PATCHES AND NODES: A graphic development environment supplies preconfigured modules that can be combined in so-called patches in an object-oriented approach. The individual modules have specific tasks and produce new functionalities as a result of their combination with each other (e.g., MAX/Jitter, Pure Data, vvvv, QuartzComposer). The program vvvv stands out due to its high speed in the area of 3-D effects in real time. QuartzComposer is included with versions of the Apple operating system OS X 10.4 and upward.

PROGRAMMING: The direct implementation of a programming language (e.g., Processing/Java, OpenFrameworks/C++) allows any imaginable linking of sound and image. The open-source program Processing offers quick and simple access to the world of programming.[12] The open-source concept has the advantage that there is a global community permanently working on the further development of programs and the expansion of functions. There is a collection of knowledge on the Internet for each program which is accessible to all users and can be extremely helpful in the development of personal applications.

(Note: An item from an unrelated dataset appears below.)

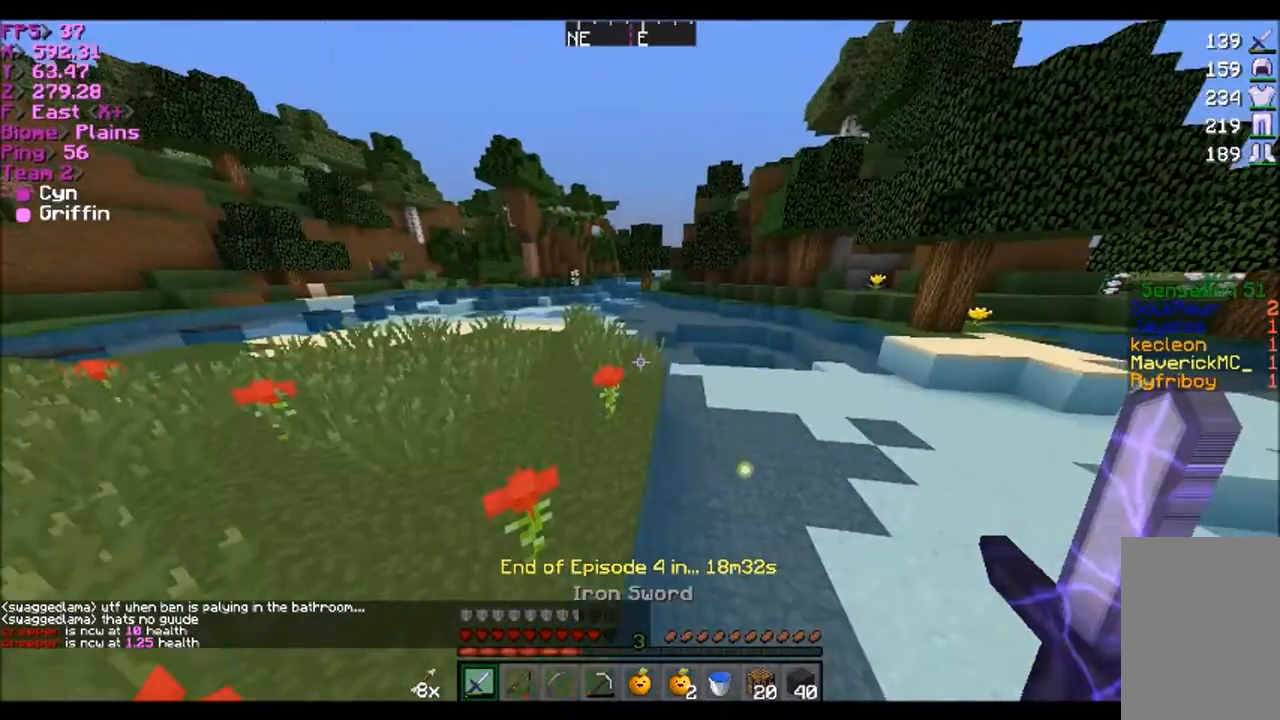
{"keys": [], "mouse": [], "events": [[401, "w", "up"]]}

Advanced artists create their own instruments for audiovisual performances by falling back on preconfigured material (modules, libraries) and combining it in new ways. If a function is required that does not yet exist in the form of modules or libraries, they can program it themselves — however, it is essential that they are familiar with a programming language.

The more independently artists intervene in or modify the preset elements of the software — or test them for unusual modalities or even divert them from their intended use — the more authentic and individual the emerging image level will appear. For many of her early videos, the Austrian artist Lia used the multimedia program Director, which was not actually conceived for use in music visualizations, but rather for application in the programming and controlling of interactive CD-ROMs. Although software applications seem to suggest the use of certain effects or esthetics, the unique style of Lia’s works testifies to the possibility of independence from the utilized software.

With the aid of vvvv, the French artist David Dessens developed his own visual stylistic elements, whose basis is the superformula by Johan Gielis (a mathematical modeling of plant shapes).[13] Semiconductor, an artist duo consisting of Ruth Jarman and Joseph Gerhardt,[14] also developed their own live performance software, Sonic Inc., which enables them to generate forms and compositions in real time by means of drawings and manipulations while the computer analyzes the sound space. In their work Inaudible Cities (2002/2003), sound constructs an entire city in this way.

5 The Live Factor

The original area of application for digital real-time visualizations encompassed both club visuals (VJing) and live performances within the scope of electronic music concerts (live cinema). While a club VJ often works on his or her own at the side of a DJ, visual artists explore specific connections between sounds and images in a production collective with audio artists. The close collaboration between musicians and visual artists leads to a favorable alignment of music and the visual system, especially in the live context. The use of visuals has now been extended to events of all kinds, from concerts to installations to the design of professional theater performances.

As a rule, the sets for the musical performance and the visuals are carefully prepared in the run-up to a live performance. The esthetics of the visual level is determined by the good choice of source material, such as photo stills, film sequences, text, geometric objects, and abstract elements, with the controllability of the elements and a high degree of interaction playing a special role here. Many artists change their sets for each concert and in so doing compile their personal tool box over time, which in practice and after repeated performances leads to the development of a whole repertoire of effects. This individual method results in a personal and, in the best cases, innovative style and thus has the added value of artistic exploration.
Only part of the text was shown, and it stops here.